Thanks for clearing that up gents, I understand everything you said there.

I just have one question about this bit below though:

If you have changed the NAV/GPS switch to NAV and you are close enough to the runway, and at around 2800 feet, and you engage APP on the AP, then it will control both axes for you, i.e. laterally and vertically. Disengage the AP at around 200 feet AGL, as it isn't an autoland feature.
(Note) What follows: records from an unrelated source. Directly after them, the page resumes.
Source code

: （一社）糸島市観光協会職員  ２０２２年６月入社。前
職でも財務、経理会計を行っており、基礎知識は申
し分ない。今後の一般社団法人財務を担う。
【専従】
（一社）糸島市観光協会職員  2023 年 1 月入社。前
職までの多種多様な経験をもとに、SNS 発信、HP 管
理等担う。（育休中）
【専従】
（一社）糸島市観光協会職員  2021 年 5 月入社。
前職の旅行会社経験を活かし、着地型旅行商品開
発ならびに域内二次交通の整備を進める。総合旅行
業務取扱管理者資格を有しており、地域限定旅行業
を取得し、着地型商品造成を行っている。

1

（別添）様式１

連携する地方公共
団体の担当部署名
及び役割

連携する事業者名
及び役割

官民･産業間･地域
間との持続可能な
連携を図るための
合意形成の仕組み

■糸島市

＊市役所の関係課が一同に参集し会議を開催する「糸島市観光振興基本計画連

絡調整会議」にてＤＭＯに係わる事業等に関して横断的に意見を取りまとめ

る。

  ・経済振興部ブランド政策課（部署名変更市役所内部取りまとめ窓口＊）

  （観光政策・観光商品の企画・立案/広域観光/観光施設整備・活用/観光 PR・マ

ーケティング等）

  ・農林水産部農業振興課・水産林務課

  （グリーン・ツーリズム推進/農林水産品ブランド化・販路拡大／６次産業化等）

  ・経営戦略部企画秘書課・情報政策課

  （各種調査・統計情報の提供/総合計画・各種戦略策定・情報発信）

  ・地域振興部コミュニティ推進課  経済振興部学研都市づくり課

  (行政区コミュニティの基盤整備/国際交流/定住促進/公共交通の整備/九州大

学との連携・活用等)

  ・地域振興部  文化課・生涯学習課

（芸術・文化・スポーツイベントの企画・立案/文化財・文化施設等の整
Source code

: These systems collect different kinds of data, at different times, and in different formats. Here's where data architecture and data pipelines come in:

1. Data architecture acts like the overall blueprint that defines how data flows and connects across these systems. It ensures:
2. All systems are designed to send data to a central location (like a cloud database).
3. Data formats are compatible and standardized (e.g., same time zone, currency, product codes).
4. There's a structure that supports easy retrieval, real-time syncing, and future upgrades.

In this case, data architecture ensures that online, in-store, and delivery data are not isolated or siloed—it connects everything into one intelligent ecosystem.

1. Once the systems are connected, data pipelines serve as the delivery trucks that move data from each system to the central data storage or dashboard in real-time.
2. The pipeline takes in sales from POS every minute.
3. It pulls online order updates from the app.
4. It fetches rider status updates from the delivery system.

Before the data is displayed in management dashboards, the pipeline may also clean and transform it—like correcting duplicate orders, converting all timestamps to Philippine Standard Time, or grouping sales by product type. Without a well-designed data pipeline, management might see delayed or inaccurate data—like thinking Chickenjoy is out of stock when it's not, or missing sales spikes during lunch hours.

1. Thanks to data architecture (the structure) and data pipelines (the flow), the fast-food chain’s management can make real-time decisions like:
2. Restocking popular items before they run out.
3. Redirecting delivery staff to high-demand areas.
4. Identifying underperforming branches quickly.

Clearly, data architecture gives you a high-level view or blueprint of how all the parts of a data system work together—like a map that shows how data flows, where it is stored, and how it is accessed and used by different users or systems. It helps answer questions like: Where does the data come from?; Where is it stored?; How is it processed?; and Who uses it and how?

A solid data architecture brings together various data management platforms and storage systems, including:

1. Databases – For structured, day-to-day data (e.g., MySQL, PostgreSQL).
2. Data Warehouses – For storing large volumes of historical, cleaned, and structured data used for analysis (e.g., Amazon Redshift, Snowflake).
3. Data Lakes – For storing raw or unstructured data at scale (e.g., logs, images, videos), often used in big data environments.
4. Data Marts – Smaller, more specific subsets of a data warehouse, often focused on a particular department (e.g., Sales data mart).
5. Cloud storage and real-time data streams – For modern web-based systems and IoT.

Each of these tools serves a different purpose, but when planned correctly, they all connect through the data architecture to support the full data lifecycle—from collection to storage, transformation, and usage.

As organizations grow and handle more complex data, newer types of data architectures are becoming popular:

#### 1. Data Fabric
So I should only activate it at 2800 feet, not before, not after? Am I meant to disengage alitude hold on autopilot when I activate APP or keep it on untill 200feet AGL?

Pro Member Chief Captain
pilotwannabe Chief Captain

You don't have to engage APP mode at exactly 2800Ft, some controllers will even request that you decend to a lower altitude before intercepting the ILS. As for altitude hold, I always keep this engaged and the APP mode will automatically disengage it when you've intercepted the glidescope.

😉

Pro Member Chief Captain
Jonathan (99jolegg) Chief Captain

The reason for activating it at around 2800 feet is that you must intercept the glideslope from below so anything from 2500 - 3000 feet is good, but obviously that depends on how far you are from the airport. If you have approach charts, then it will tell you at what altitude you must intercept the glideslope from. But from 10nm from the airport, 2800 feet should be a good time to engage the APP. Also, make sure your speed is 180 KIAS or below.

No, just engage the APP on the AP and it will hold your current altitude for a while, until the pink arrow starts to move down, indicating you are about to intercept the top of the glideslope. At this point, the AP should disengage the Alt. hold for you. You have to disengage the AP at 200 feet minimum around 500 feet to 1000 feet is desirable. Make sure you disengage the AT as well, or when you land, the aircraft will try to maintain the speed you have set in the MCP 😉

Pro Member Chief Captain
Jonathan (99jolegg) Chief Captain

pilotwannabe wrote:

You don't have to engage APP mode at exactly 2800Ft, some controllers will even request that you decend to a lower altitude before intercepting the ILS. As for altitude hold, I always keep this engaged and the APP mode will automatically disengage it when you've intercepted the glidescope.

😉

Embarassed I was too slow

😉

Pro Member Chief Captain
pilotwannabe Chief Captain

🍻

Chief Captain
ceetee Chief Captain

Ah ok, thanks for the expanations.

FSNAV shows me all the info I need to know about where and when to intercept the glideslope from.

Thanks very much for all the help fellas 👍

Guest

Get yourself a decent airliner also. The default MS stuff is crap. The B737 from PMDG, the 747 from PMDG, and the 767 from LDS are the best you can buy. It is a HUGE learning curve though. The 747 manual is almost 500 pages thick! Every single system and switch is modelled exactly as it is in the real plane though. A great buy If you ask me.